Learning without Teaching. This was one of Reverend Daiko Matsuyama’s messages from Zen that resonates with my approach to education. Matsuyama, head priest of Taizoin Temple in Kyoto, part of Myōshinji temple complex associated with the Rinzai school of Zen Buddhism, visited Stanford this week and talked about Zen monastic life in Japan and his path to becoming a monk.

He explains that Zen is an action, not a philosophy. The essence of Zen cannot be discovered by simply reading philosophical books, as is popular in the West, but instead must be realized through the application of its basic, active principles to one’s daily life. This way of learning is experiential – rather than teaching through reading sacred texts and lectures, learning is seen as occurring through practice, through the body, through the senses.

After his lecture, we went to my “mindfulness classroom,” where we were joined by Masa Yamamoto, from Dentsu, who is a student at Stanford Business School, and presently taking my class Heartfulness, and Taka Fujita of Nozomi.
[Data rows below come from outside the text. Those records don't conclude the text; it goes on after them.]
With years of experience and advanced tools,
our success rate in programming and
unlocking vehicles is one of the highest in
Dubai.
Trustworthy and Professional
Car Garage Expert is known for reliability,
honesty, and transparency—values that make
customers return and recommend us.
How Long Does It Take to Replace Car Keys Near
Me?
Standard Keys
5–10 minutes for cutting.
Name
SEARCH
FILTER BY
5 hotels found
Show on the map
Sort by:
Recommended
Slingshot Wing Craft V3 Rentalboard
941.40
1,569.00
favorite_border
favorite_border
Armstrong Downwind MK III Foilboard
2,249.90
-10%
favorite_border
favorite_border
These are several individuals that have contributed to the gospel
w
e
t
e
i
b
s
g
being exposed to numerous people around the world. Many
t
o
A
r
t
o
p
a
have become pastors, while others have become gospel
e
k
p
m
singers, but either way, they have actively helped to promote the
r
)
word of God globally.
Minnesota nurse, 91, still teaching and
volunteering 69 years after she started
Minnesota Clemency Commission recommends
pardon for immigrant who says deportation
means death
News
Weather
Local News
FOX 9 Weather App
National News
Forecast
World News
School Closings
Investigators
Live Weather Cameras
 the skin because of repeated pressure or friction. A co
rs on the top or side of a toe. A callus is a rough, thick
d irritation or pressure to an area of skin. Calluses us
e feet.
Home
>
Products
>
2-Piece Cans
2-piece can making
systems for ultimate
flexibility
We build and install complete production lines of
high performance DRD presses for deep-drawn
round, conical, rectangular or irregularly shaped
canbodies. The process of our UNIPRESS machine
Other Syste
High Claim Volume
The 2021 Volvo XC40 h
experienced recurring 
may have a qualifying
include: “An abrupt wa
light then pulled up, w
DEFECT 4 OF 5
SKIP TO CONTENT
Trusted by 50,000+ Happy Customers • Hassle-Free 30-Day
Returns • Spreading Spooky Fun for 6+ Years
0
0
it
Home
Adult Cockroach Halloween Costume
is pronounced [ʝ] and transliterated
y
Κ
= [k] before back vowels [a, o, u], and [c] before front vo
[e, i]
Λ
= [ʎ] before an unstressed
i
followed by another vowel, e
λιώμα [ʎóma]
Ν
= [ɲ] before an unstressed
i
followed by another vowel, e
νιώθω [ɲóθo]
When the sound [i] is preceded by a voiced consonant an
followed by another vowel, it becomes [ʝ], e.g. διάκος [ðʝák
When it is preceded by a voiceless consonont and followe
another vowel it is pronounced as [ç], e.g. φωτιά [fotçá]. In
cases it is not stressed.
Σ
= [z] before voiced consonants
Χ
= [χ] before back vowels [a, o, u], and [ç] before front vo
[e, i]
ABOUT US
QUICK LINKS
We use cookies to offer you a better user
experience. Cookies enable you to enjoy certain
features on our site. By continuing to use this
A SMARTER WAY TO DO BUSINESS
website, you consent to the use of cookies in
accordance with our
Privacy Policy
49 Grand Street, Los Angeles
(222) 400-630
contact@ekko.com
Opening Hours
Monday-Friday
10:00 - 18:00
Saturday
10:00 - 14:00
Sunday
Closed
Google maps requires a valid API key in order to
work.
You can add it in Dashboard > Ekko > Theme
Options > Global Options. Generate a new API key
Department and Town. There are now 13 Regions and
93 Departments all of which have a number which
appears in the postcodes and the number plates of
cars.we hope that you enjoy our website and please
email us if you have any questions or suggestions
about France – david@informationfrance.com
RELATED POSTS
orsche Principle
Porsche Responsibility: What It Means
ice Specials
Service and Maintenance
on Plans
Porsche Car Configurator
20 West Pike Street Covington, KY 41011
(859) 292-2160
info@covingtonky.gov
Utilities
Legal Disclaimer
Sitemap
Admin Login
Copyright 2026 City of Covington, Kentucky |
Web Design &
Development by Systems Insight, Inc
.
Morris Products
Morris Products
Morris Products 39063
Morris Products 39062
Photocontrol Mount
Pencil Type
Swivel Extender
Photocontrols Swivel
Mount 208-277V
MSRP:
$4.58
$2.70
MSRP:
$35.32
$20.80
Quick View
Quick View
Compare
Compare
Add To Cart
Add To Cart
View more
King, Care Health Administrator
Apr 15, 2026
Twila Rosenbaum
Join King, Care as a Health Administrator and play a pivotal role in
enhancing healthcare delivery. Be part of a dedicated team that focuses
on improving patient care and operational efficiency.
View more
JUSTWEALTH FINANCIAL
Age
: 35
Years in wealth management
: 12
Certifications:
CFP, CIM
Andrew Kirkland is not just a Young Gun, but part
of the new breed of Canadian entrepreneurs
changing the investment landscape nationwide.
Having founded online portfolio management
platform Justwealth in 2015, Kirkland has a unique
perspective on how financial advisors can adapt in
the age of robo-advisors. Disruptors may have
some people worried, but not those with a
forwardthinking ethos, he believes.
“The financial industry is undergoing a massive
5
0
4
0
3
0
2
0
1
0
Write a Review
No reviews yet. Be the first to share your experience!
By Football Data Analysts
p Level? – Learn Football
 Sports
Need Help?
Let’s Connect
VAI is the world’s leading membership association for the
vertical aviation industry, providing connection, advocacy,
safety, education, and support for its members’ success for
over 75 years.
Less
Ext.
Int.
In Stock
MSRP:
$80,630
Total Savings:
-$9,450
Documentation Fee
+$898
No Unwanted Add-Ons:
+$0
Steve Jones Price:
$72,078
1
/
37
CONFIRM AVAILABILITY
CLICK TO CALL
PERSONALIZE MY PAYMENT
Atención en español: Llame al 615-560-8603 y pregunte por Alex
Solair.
I explained how my students are hungry for finding meaning and purpose in their lives, but are accustomed to an educational system that emphasizes active teaching and passive learning. I emphasize educational design, by setting the environment for learning, with principles similar to Zen, believing that synergistic learning occurs naturally if the right conditions are created. Students are challenged to both willfully and intentionally act and also be willing to let go and receive.

Matsuyama shared his observation that mindfulness in Silicon Valley is utilitarian, focused on achieving an outcome, a product, whereas Zen has no purpose of achieving anything but clarity. To me, the mainstream culture of individualism and the value of achieving happiness through getting more and more permeates mindfulness in the Valley and at Stanford. My form of mindfulness, which I call heartfulness, brings the focus to acceptance, to compassion, community, and service.

Matsuyama’s explanation of Taru o shiru is highly relevant for the high flyers in the Silicon Valley. It means to be content with what you are and what you have. One way people try to increase happiness is to gain more, while the Buddhist way is to want less. Acquiring new things is exciting and makes you happier for a moment, but humans are greedy and once we get something we want more and happiness lessens.

My disillusionment with mindfulness here draws me to Japan where I sense great possibilities for a more heartful way of being. I believe that the spiritual foundation of Zen gives mindfulness great potential to truly transform lives and society. This a belief he and I share and are developing and spreading around the world.